The OpenIFS project is an initiative from ECMWF that will deliver a portable version of its Integrated Forecasting System to the academic community.
NCAS-CMS has agreed to host an OpenIFS repository on PUMA. This will allow those in the academic community with OpenIF licences to access OpenIFS and run it on HECToR. The initial installation of OpenIFS has been made into the repository.
OpenIFS currently serializes its output through a single processor. This can result in a major performance bottleneck when large volumes of data are being output which will likely be the case for high resolution OpenIFS integrations. NCAS-CMS is leading a 6-month HECToR dCSE project (NAG) in collaboration with ECMWF with the aim of implementing a more sophisticated I/O model in OpenIFS (on HECToR) in which I/O is performed in parallel and asynchronously with computation. The method is currently used by the operational IFS and uses the so-called Fields Database (FDB). OpenIFS writes data in GRIB format and for ease of use, the project will also see the implementation of MARS client on HECToR. We are investigating the installation of Metview also. The FDB maintains a metadata index which stores the location of the model fields in output files for later retrieval by the MARS client. FDB has been shown to scale well on IBM P6/GPFS architecture and we are hopeful that the same will be the case on Cray/Lustre? and the project will determine if this is the case.
The project has five work packages covering software installation and testing, model verification, development of metrics for verification, optimization an performance, and product delivery. Mark Richardson (NAG) and Glenn Carver (ECMWF) are our partners and have been working on installing the FDB software (and its dependencies) on HECToR for use in modules by the community as part of work package 1. That work is nearly completed.
We are beginning to write the scripts needed to extract the source code, mirror it to HECToR and build the model executable on the supercomputer which will be the basis of the job submission system.
The project timeline is presented in the attached file (openifs_fdb_hector.pdf).

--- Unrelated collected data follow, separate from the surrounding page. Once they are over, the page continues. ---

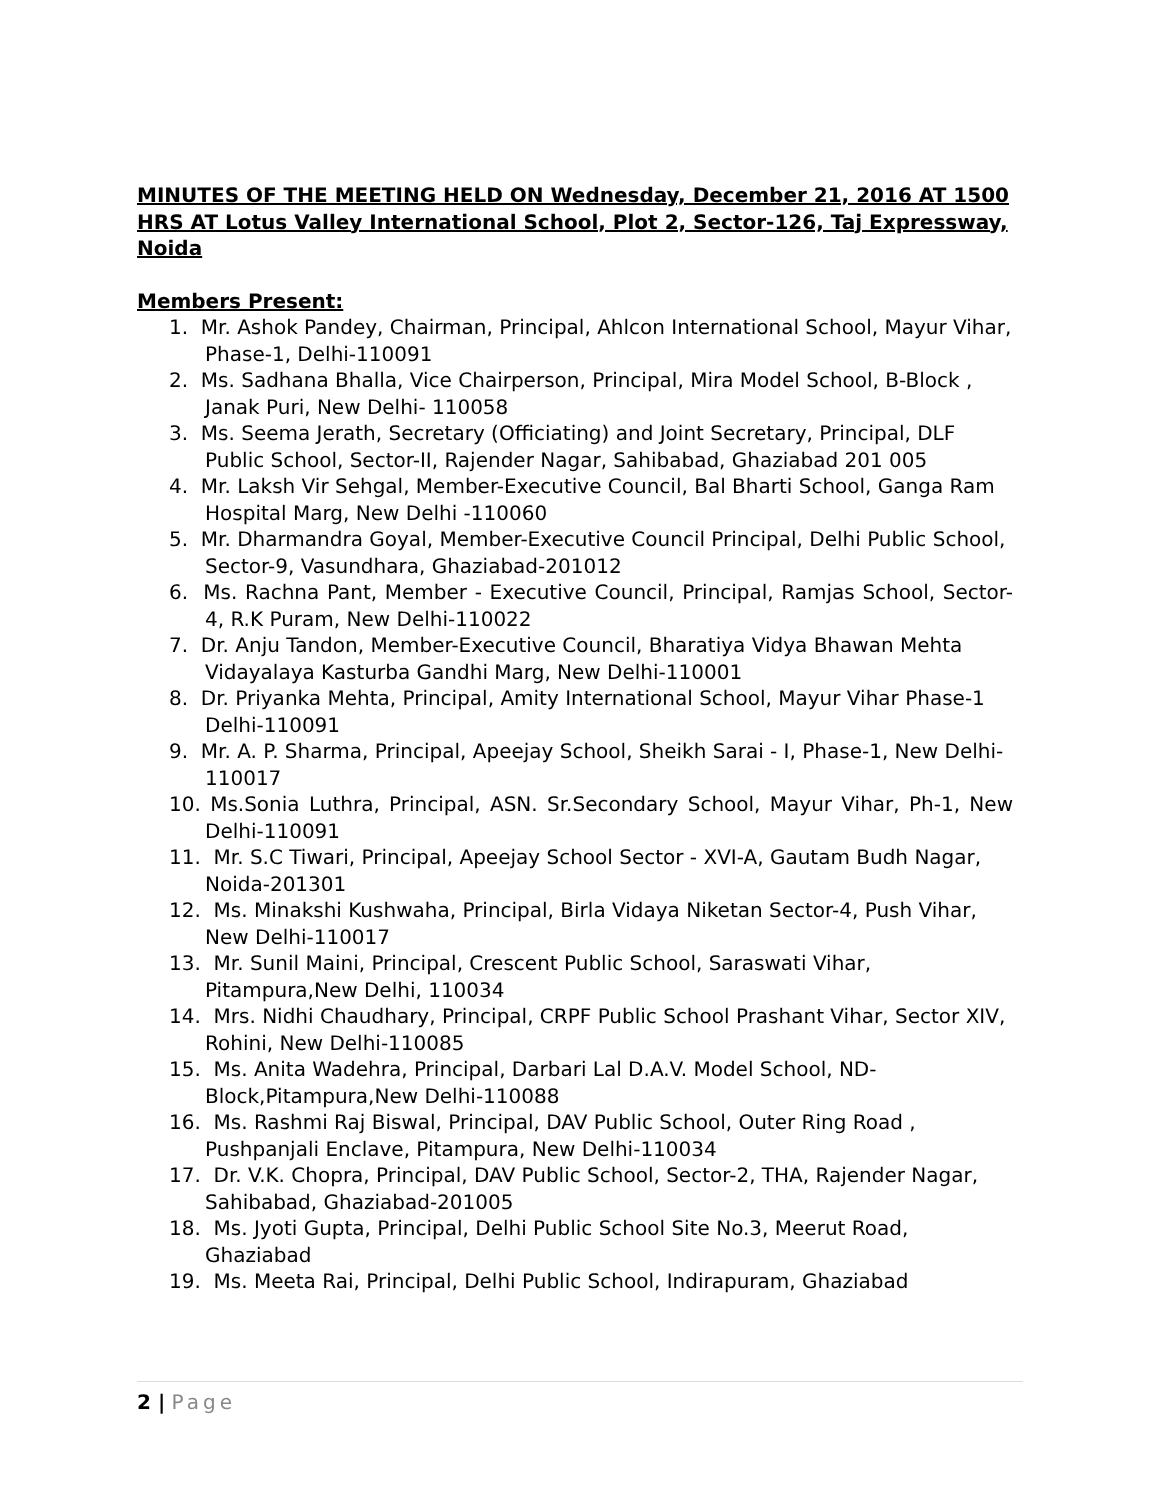MINUTES OF THE MEETING HELD ON Wednesday, December 21, 2016 AT 1500 HRS AT Lotus Valley International School, Plot 2, Sector-126, Taj Expressway, Noida
Members Present:
1. Mr. Ashok Pandey, Chairman, Principal, Ahlcon International School, Mayur Vihar, Phase-1, Delhi-110091
2. Ms. Sadhana Bhalla, Vice Chairperson, Principal, Mira Model School, B-Block , Janak Puri, New Delhi- 110058
3. Ms. Seema Jerath, Secretary (Officiating) and Joint Secretary, Principal, DLF Public School, Sector-II, Rajender Nagar, Sahibabad, Ghaziabad 201 005
4. Mr. Laksh Vir Sehgal, Member-Executive Council, Bal Bharti School, Ganga Ram Hospital Marg, New Delhi -110060
5. Mr. Dharmandra Goyal, Member-Executive Council Principal, Delhi Public School, Sector-9, Vasundhara, Ghaziabad-201012
6. Ms. Rachna Pant, Member - Executive Council, Principal, Ramjas School, Sector-4, R.K Puram, New Delhi-110022
7. Dr. Anju Tandon, Member-Executive Council, Bharatiya Vidya Bhawan Mehta Vidayalaya Kasturba Gandhi Marg, New Delhi-110001
8. Dr. Priyanka Mehta, Principal, Amity International School, Mayur Vihar Phase-1 Delhi-110091
9. Mr. A. P. Sharma, Principal, Apeejay School, Sheikh Sarai - I, Phase-1, New Delhi-110017
10. Ms.Sonia Luthra, Principal, ASN. Sr.Secondary School, Mayur Vihar, Ph-1, New Delhi-110091
11. Mr. S.C Tiwari, Principal, Apeejay School Sector - XVI-A, Gautam Budh Nagar, Noida-201301
12. Ms. Minakshi Kushwaha, Principal, Birla Vidaya Niketan Sector-4, Push Vihar, New Delhi-110017
13. Mr. Sunil Maini, Principal, Crescent Public School, Saraswati Vihar, Pitampura,New Delhi, 110034
14. Mrs. Nidhi Chaudhary, Principal, CRPF Public School Prashant Vihar, Sector XIV, Rohini, New Delhi-110085
15. Ms. Anita Wadehra, Principal, Darbari Lal D.A.V. Model School, ND-Block,Pitampura,New Delhi-110088
16. Ms. Rashmi Raj Biswal, Principal, DAV Public School, Outer Ring Road , Pushpanjali Enclave, Pitampura, New Delhi-110034
17. Dr. V.K. Chopra, Principal, DAV Public School, Sector-2, THA, Rajender Nagar, Sahibabad, Ghaziabad-201005
18. Ms. Jyoti Gupta, Principal, Delhi Public School Site No.3, Meerut Road, Ghaziabad
19. Ms. Meeta Rai, Principal, Delhi Public School, Indirapuram, Ghaziabad
2 | Page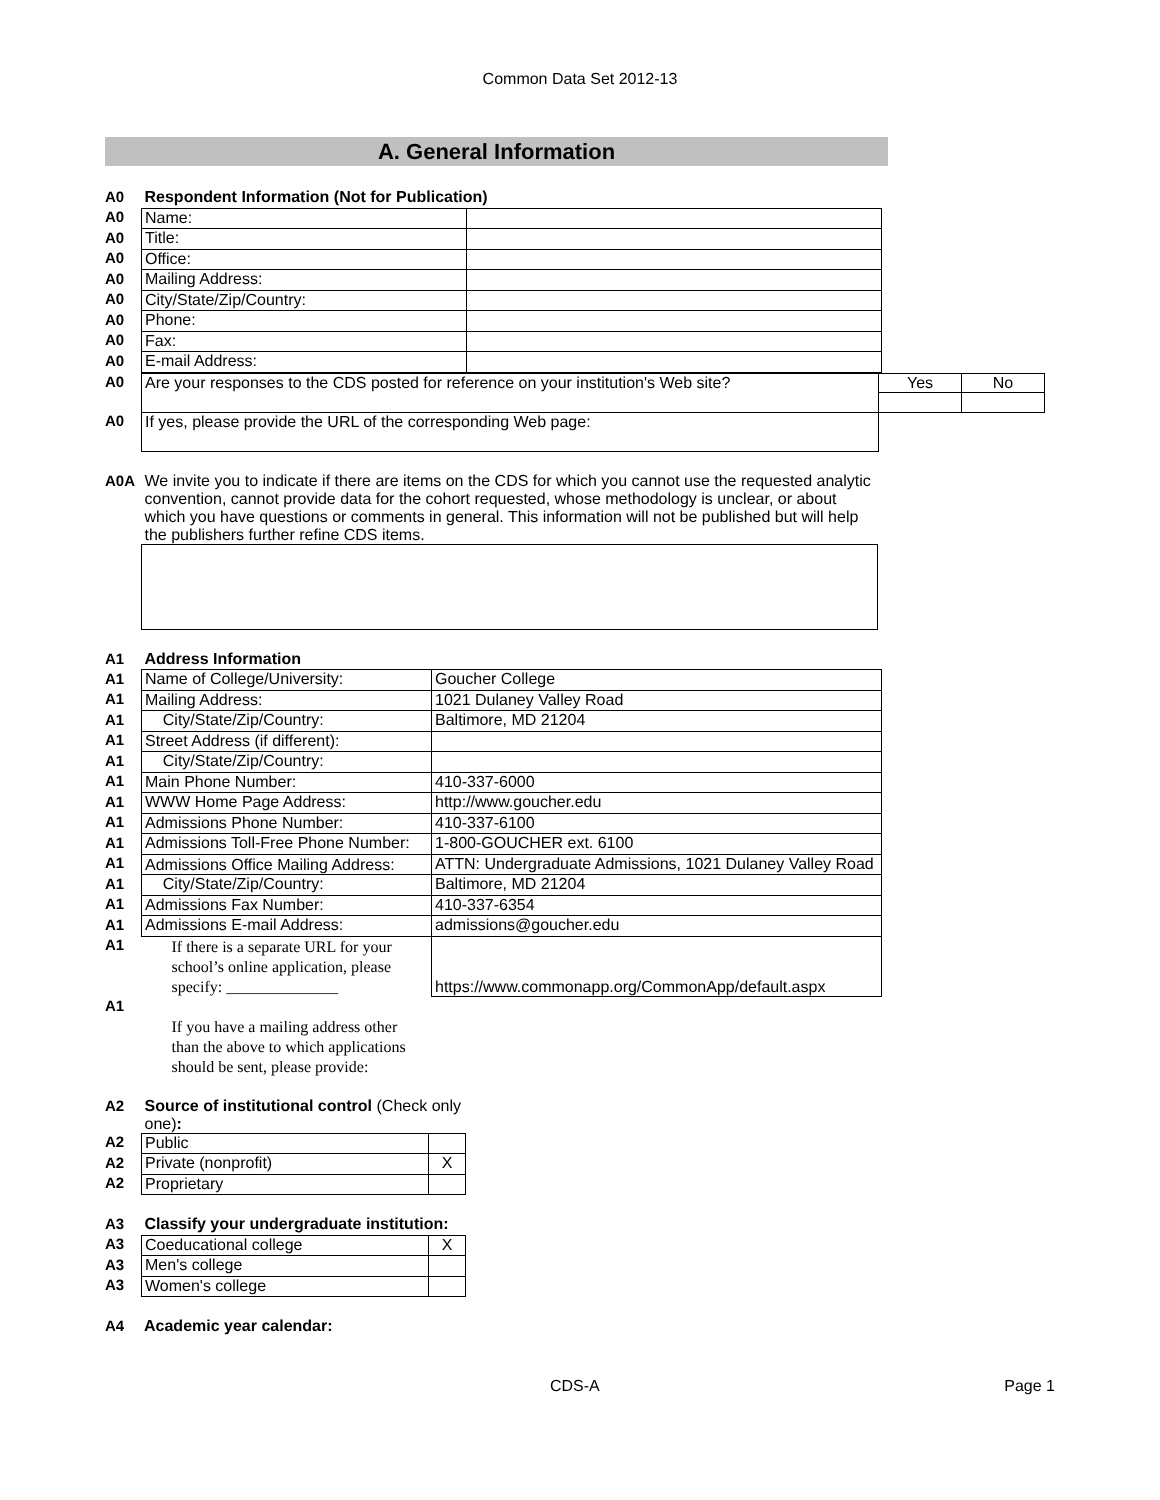Common Data Set 2012-13
A. General Information
| A0 | Respondent Information (Not for Publication) | |
| A0 | Name: | |
| A0 | Title: | |
| A0 | Office: | |
| A0 | Mailing Address: | |
| A0 | City/State/Zip/Country: | |
| A0 | Phone: | |
| A0 | Fax: | |
| A0 | E-mail Address: | |
| A0 | Are your responses to the CDS posted for reference on your institution's Web site? | Yes | No |
| A0 | If yes, please provide the URL of the corresponding Web page: | | |
| A0A | We invite you to indicate if there are items on the CDS for which you cannot use the requested analytic convention, cannot provide data for the cohort requested, whose methodology is unclear, or about which you have questions or comments in general. This information will not be published but will help the publishers further refine CDS items. |
| A1 | Address Information | |
| A1 | Name of College/University: | Goucher College |
| A1 | Mailing Address: | 1021 Dulaney Valley Road |
| A1 | City/State/Zip/Country: | Baltimore, MD 21204 |
| A1 | Street Address (if different): | |
| A1 | City/State/Zip/Country: | |
| A1 | Main Phone Number: | 410-337-6000 |
| A1 | WWW Home Page Address: | http://www.goucher.edu |
| A1 | Admissions Phone Number: | 410-337-6100 |
| A1 | Admissions Toll-Free Phone Number: | 1-800-GOUCHER ext. 6100 |
| A1 | Admissions Office Mailing Address: | ATTN: Undergraduate Admissions, 1021 Dulaney Valley Road |
| A1 | City/State/Zip/Country: | Baltimore, MD 21204 |
| A1 | Admissions Fax Number: | 410-337-6354 |
| A1 | Admissions E-mail Address: | admissions@goucher.edu |
| A1 | If there is a separate URL for your school’s online application, please specify: ______________ | https://www.commonapp.org/CommonApp/default.aspx |
| A1 | If you have a mailing address other than the above to which applications should be sent, please provide: | |
| A2 | Source of institutional control (Check only one) : | |
| A2 | Public | |
| A2 | Private (nonprofit) | X |
| A2 | Proprietary | |
| A3 | Classify your undergraduate institution: | |
| A3 | Coeducational college | X |
| A3 | Men's college | |
| A3 | Women's college | |
| A4 | Academic year calendar: |
CDS-A Page 1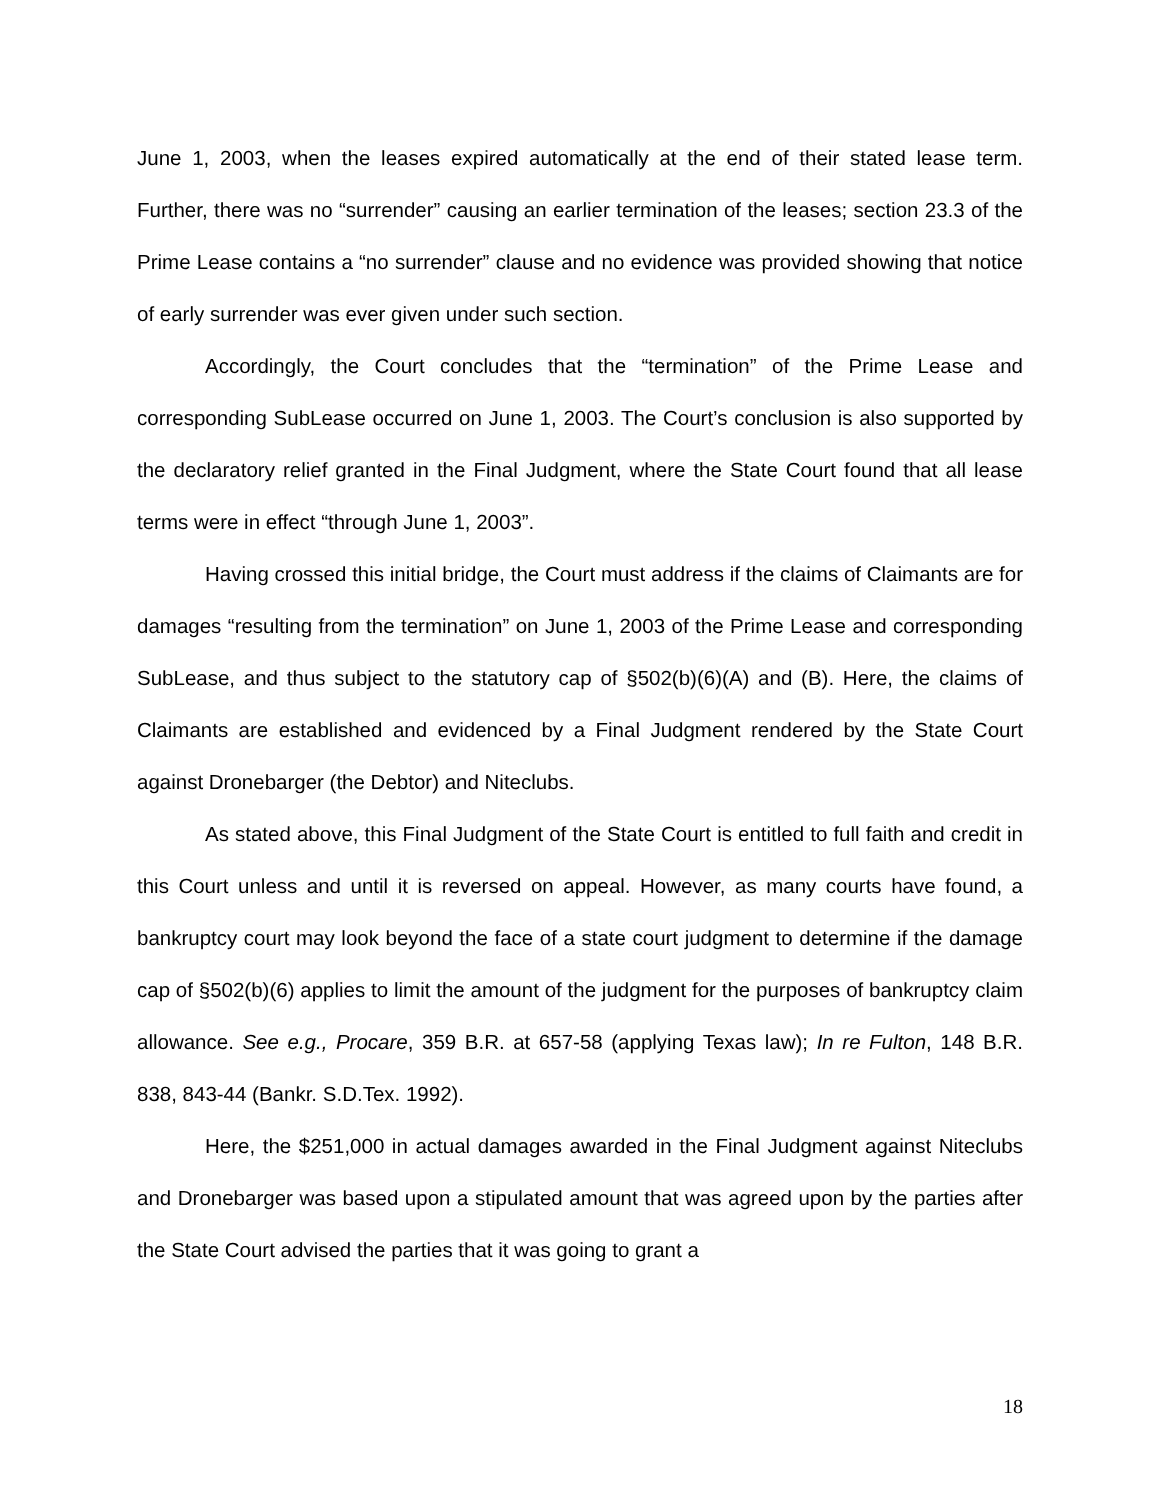June 1, 2003, when the leases expired automatically at the end of their stated lease term. Further, there was no “surrender” causing an earlier termination of the leases; section 23.3 of the Prime Lease contains a “no surrender” clause and no evidence was provided showing that notice of early surrender was ever given under such section.
Accordingly, the Court concludes that the “termination” of the Prime Lease and corresponding SubLease occurred on June 1, 2003. The Court’s conclusion is also supported by the declaratory relief granted in the Final Judgment, where the State Court found that all lease terms were in effect “through June 1, 2003”.
Having crossed this initial bridge, the Court must address if the claims of Claimants are for damages “resulting from the termination” on June 1, 2003 of the Prime Lease and corresponding SubLease, and thus subject to the statutory cap of §502(b)(6)(A) and (B). Here, the claims of Claimants are established and evidenced by a Final Judgment rendered by the State Court against Dronebarger (the Debtor) and Niteclubs.
As stated above, this Final Judgment of the State Court is entitled to full faith and credit in this Court unless and until it is reversed on appeal. However, as many courts have found, a bankruptcy court may look beyond the face of a state court judgment to determine if the damage cap of §502(b)(6) applies to limit the amount of the judgment for the purposes of bankruptcy claim allowance. See e.g., Procare, 359 B.R. at 657-58 (applying Texas law); In re Fulton, 148 B.R. 838, 843-44 (Bankr. S.D.Tex. 1992).
Here, the $251,000 in actual damages awarded in the Final Judgment against Niteclubs and Dronebarger was based upon a stipulated amount that was agreed upon by the parties after the State Court advised the parties that it was going to grant a
18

Considerable progress has been made with this project. The OpenIFS repository has been created on PUMA and the OpenIFS code installed. Mark has installed the necessary grib libraries on HECToR and the FDB libraries under a package account for maintainability and has set up environment modules to help manage the software installation. The FDB calls have been activated in the OpenIFS code and we have successfully extracted and built the model on HECToR. Glenn has made available several models at differing resolutions for testing. We have concentrated on the t1279 model (about 25km global resolution). Several scenarios have been investigated - the results are summarized in the figure below. A baseline performance with minimal IO is established for 1 and 8 OMP threads the model scales well, especially when run with 8 OMP threads (see figure below right). OpenIFS running with is 'single-writer' output scheme shows the characteristic performance slow down as a single processor throttles the rest in order to gather and output data. Our test generates hourly output for a total of 58GB/model day; time spent performing output is a very significant portion of the total (~25% of wallclock for 1024 processors, rising to ~40% wallclock for 4096 processors). Running with the FDB scheme shows an impressive performance improvement, whereby the time taken for asynchronous multiprocessor output is virtually hidden and amounts to not more than 5% of the wallclock time for the run.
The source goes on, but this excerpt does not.